What you have to do
Show each line in the records below that contains the word "values", copying every such line in full.

Collection entries

+ + + + + + +

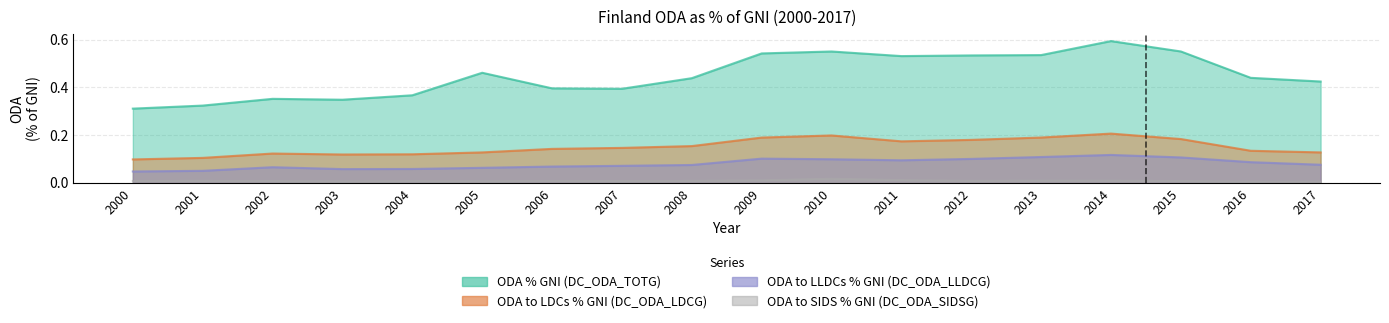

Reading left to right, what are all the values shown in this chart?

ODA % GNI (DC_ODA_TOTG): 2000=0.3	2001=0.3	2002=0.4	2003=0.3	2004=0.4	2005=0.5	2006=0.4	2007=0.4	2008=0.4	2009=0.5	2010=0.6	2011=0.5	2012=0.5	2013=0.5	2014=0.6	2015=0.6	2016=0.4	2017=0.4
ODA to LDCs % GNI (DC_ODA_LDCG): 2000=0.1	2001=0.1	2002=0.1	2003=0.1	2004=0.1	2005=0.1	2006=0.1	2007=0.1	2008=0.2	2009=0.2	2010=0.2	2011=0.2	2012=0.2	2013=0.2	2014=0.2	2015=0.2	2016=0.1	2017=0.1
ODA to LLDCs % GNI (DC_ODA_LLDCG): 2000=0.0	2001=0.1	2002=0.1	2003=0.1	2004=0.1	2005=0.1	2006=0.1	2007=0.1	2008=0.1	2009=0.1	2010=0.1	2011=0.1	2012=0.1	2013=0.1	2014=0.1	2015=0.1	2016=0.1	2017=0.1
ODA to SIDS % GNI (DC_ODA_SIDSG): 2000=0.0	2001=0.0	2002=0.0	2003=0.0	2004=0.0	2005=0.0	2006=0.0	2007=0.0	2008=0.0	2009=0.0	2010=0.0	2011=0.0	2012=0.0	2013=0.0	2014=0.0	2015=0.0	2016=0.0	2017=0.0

+ + + + + + +

Result of this task
Reading left to right, what are all the values shown in this chart?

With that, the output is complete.